People seemed to get too caught up in the hype and technical credentials of people promoting an ICO, especially ERC20 Ethereum-based tokens, and then wonder why a tech-superior Russian, Chinese, or Korean didn’t do the business after the fundraiser end of the company can deliver.
Even many of our ICO rating firms seemed to attribute a disproportionate number of points to the team member’s crypto experience, the number of crypto advisors, and the ICO success story they have on their team, rather than focusing on the underlying business model be created with the funds raised
Once you understand that over 90% of cryptos and ICOs out there are simply tokens created to raise crowdfunding for an idea and simply not a token for the sake of the token, then people’s focus will shift from the technical point of view the more relevant work of evaluation shifts to the business idea itself and the business plan of the company.

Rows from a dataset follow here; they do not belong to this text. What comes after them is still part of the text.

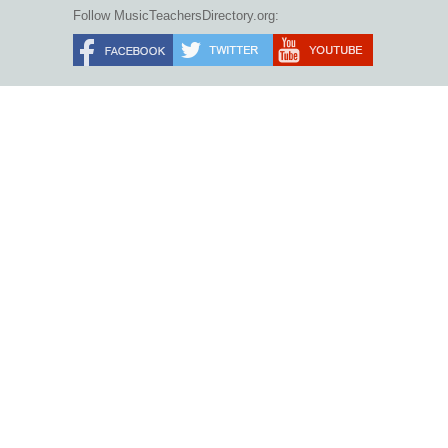
Follow MusicTeachersDirectory.org: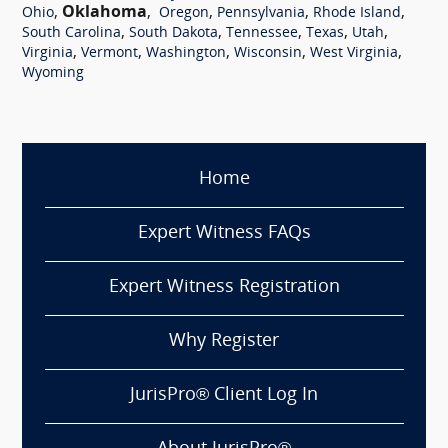
,
Oklahoma
,
,
,
,
Ohio
Oregon
Pennsylvania
Rhode Island
,
,
,
,
,
South Carolina
South Dakota
Tennessee
Texas
Utah
,
,
,
,
,
Virginia
Vermont
Washington
Wisconsin
West Virginia
Wyoming
Home
Expert Witness FAQs
Expert Witness Registration
Why Register
JurisPro® Client Log In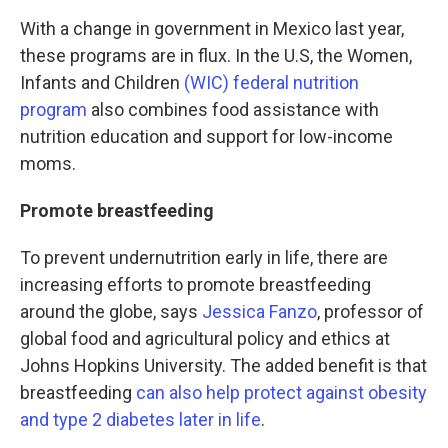
With a change in government in Mexico last year,
these programs are in flux. In the U.S, the Women,
Infants and Children
(WIC) federal nutrition
program
also combines food assistance with
nutrition education and support for low-income
moms.
Promote breastfeeding
To prevent undernutrition early in life, there are
increasing efforts
to promote breastfeeding
around the globe, says
Jessica Fanzo
, professor of
global food and agricultural policy and ethics at
Johns Hopkins University. The added benefit is that
breastfeeding
can also help protect against obesity
and type 2 diabetes later in life
.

Once we enter this era of evaluating, before deciding whether to buy or invest in a cryptocurrency, we will begin evaluating the future prospects or value of our tokens based on sound business considerations such as:
– Swot analysis of the company and its promoters
– Leadership skills and experience of team leaders
– The solidity of the business idea beyond the creation of a token
– The company’s marketing plan and strategy to sell these ideas
– The ability to supply the underlying products to the market
– The customer base for the products and services to be created by the company
– and basis for forecasting market acceptance
What most people don’t realize is that the potential for their tokens to increase in value after the ICO depends not so much on anything technical as on the good things happening at the company raising the funds and the perceived increase in value of the Company it presents its business plan and provides its business products.

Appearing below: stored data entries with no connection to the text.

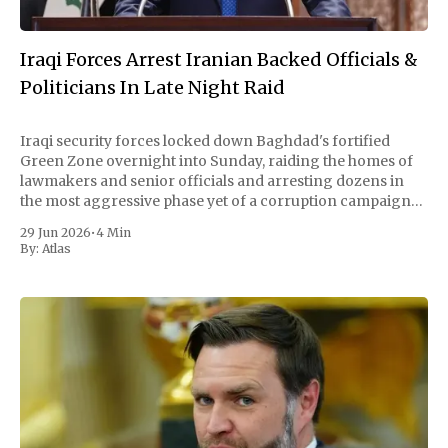
Iraqi Forces Arrest Iranian Backed Officials &
Politicians In Late Night Raid
Iraqi security forces locked down Baghdad's fortified
Green Zone overnight into Sunday, raiding the homes of
lawmakers and senior officials and arresting dozens in
the most aggressive phase yet of a corruption campaign
led by the country's new prime minister. By Sunday
29 Jun 2026
•
4 Min
afternoon, authorities had detained
By:
Atlas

Of course, buying cryptocurrency does not buy shares or the security of a company. We understand that, but similar to stocks, tokens react to good or bad news about a company. The only difference is that with cryptos, the effect is amplified by 100x.
So when a company hits a financial or business milestone, the price of its token goes up on the exchange… and it goes down quickly when nothing good happens. So what the company will do and how it will do it after the ICO should be of paramount importance to anyone who doesn’t want the value of their tokens to plummet and stay down forever.
Sure, most tokens would crash once the tokens hit a crypto exchange post-ICO for those wanting to take profits immediately, but whether it will ever return to the expected multi-digit profits always depends on the criteria you’ve got I already outlined above. After you buy a token, the values of “Crypto Advisors” and “Technical Wizards” go to zero relative to the potential of your tokens.
Following this reality, I think a savvy crypto buyer or investor should focus less on how many crypto consultants a project has or how technically sound the team is (unless the company’s underlining business is technical in nature) and should focus more on the management, marketing and potential customer base of the company raising funds through an ICO.
In other words, give more credit to the business and management side of the ICO than to the jargon that doesn’t help your token in the market once the money has been raised!